Users Prefer Claude Sonnet 4.6 Over Opus 4.5 in Head-to-Head Tests

Mid-Tier Model Outperforms Previous Flagship

In what Anthropic calls a "generational leap," user testing shows Claude Sonnet 4.6 defeating the previous flagship Opus 4.5 in preference tests.

Testing Results

Sonnet 4.6 vs Sonnet 4.5: 70% preferred Sonnet 4.6 Sonnet 4.6 vs Opus 4.5: 59% preferred Sonnet 4.6

Why Users Prefer Sonnet 4.6

Qualitative feedback highlighted three factors:

1. Better Instruction Following

"Sonnet 4.6 actually does what I ask. Opus would often 'improve' my request in ways I didn't want."

2. Fewer Hallucinations

"Less confident in wrong answers. When Sonnet 4.6 doesn't know something, it says so rather than making things up."

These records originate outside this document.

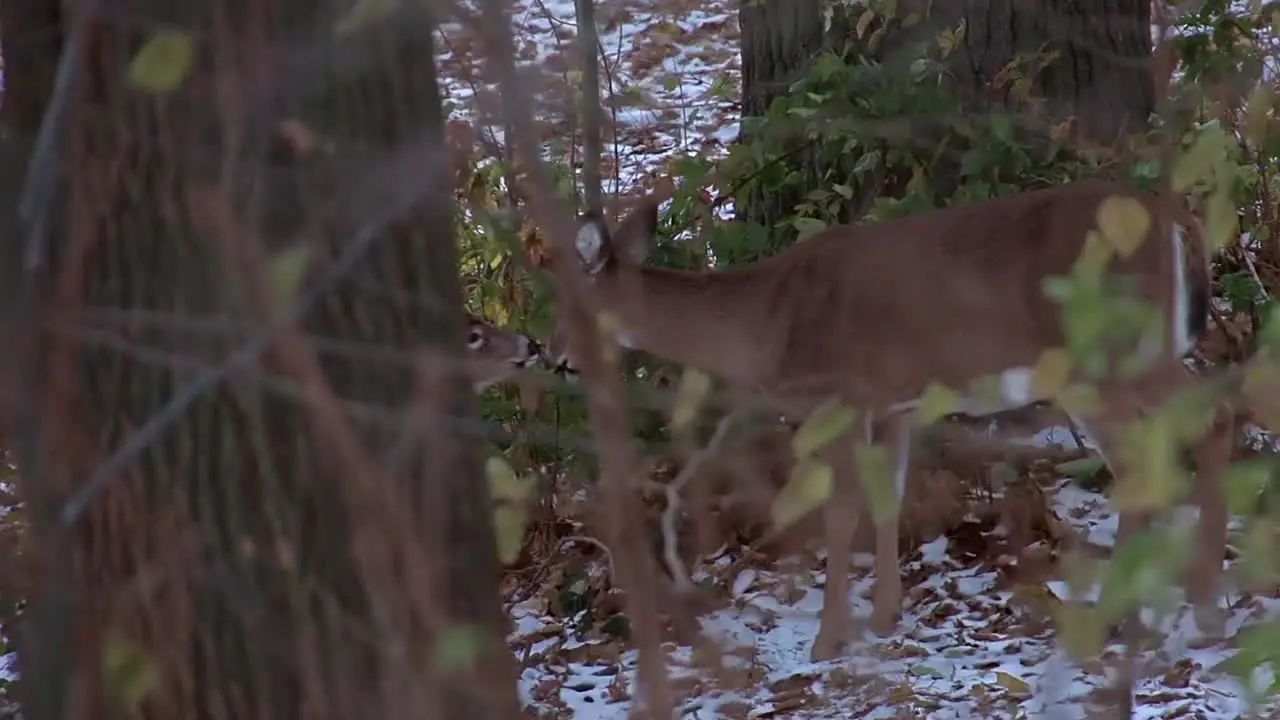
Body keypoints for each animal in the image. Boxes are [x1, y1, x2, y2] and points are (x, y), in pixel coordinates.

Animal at [545, 176, 1233, 661]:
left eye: (573, 304)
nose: (555, 357)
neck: (767, 326)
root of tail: (1177, 223)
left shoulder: (841, 398)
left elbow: (841, 511)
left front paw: (828, 642)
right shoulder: (894, 404)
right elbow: (887, 498)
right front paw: (884, 619)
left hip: (1107, 356)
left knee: (1196, 430)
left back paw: (1182, 611)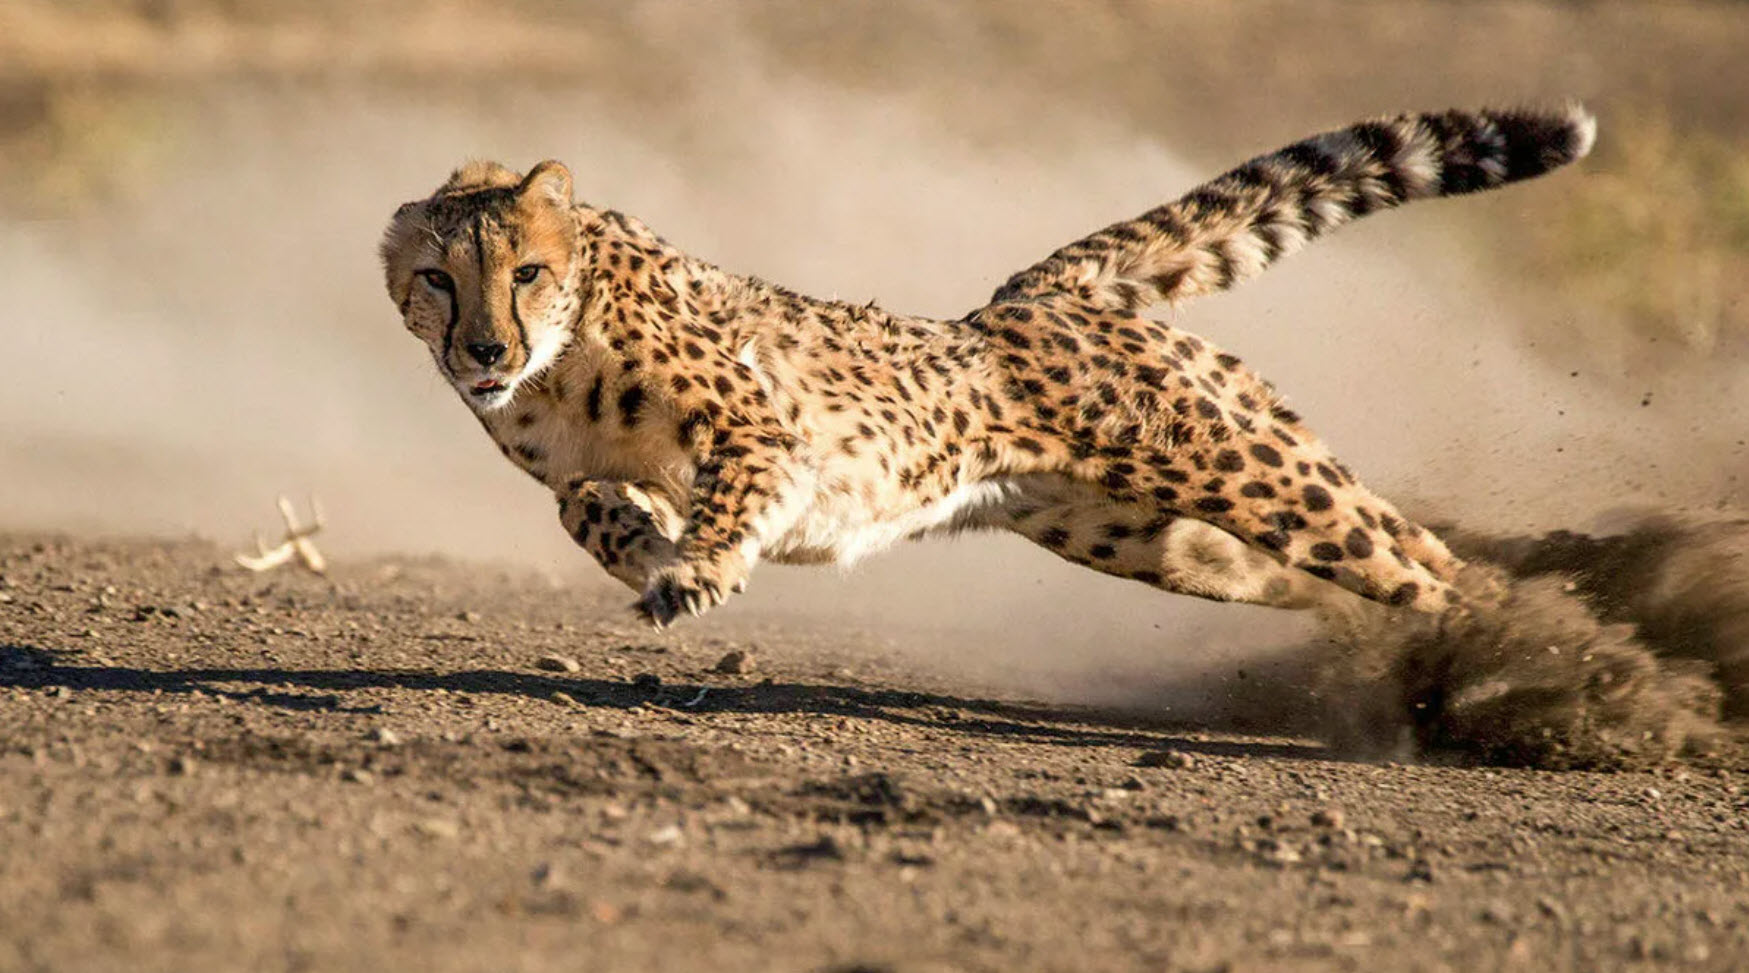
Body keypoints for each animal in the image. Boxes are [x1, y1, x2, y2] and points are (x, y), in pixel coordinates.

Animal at [380, 104, 1595, 629]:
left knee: (1417, 560)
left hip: (1238, 470)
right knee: (1375, 563)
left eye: (525, 271)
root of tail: (1035, 294)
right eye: (436, 279)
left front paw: (694, 569)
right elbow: (582, 505)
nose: (484, 347)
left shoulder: (764, 434)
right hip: (1152, 536)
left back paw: (1541, 647)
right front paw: (643, 549)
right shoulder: (593, 465)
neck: (558, 362)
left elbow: (724, 496)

3. Reduced Over-Engineering

"Asked for a simple function, got a simple function. Not a framework with dependency injection and abstract interfaces."

Benchmark Context

This preference data aligns with benchmarks:

Metric

Sonnet 4.6

Opus 4.5

SWE-bench

79.6%

77.2%

OSWorld

72.5%

61.4%

GDPval-AA

1633 Elo

~1550

Pricing Implications

The preference data makes Sonnet 4.6 even more compelling:

Opus 4.5: $15/$75 per million tokens

Sonnet 4.6: $3/$15 per million tokens

Users get better perceived quality at 20% of the cost.

Enterprise Reaction

"We were planning an Opus 4.5 deployment for Q2. These results have us reconsidering. Why pay 5x for something users like less?" — CTO, Enterprise SaaS company

Opus 4.6 Still Has a Place

Anthropic notes Opus 4.6 (the new flagship) still excels for:

PhD-level scientific reasoning (91.3% GPQA vs 74.1%)

Multi-agent coordination

Extreme long-context retrieval (76% vs 18% on MRCR)

But for most applications, Sonnet 4.6 appears to be the optimal choice.

What This Means

The AI industry is seeing compression: mid-tier models reaching flagship performance while maintaining cost efficiency. Anthropic's strategy of rapid iteration appears to be paying off.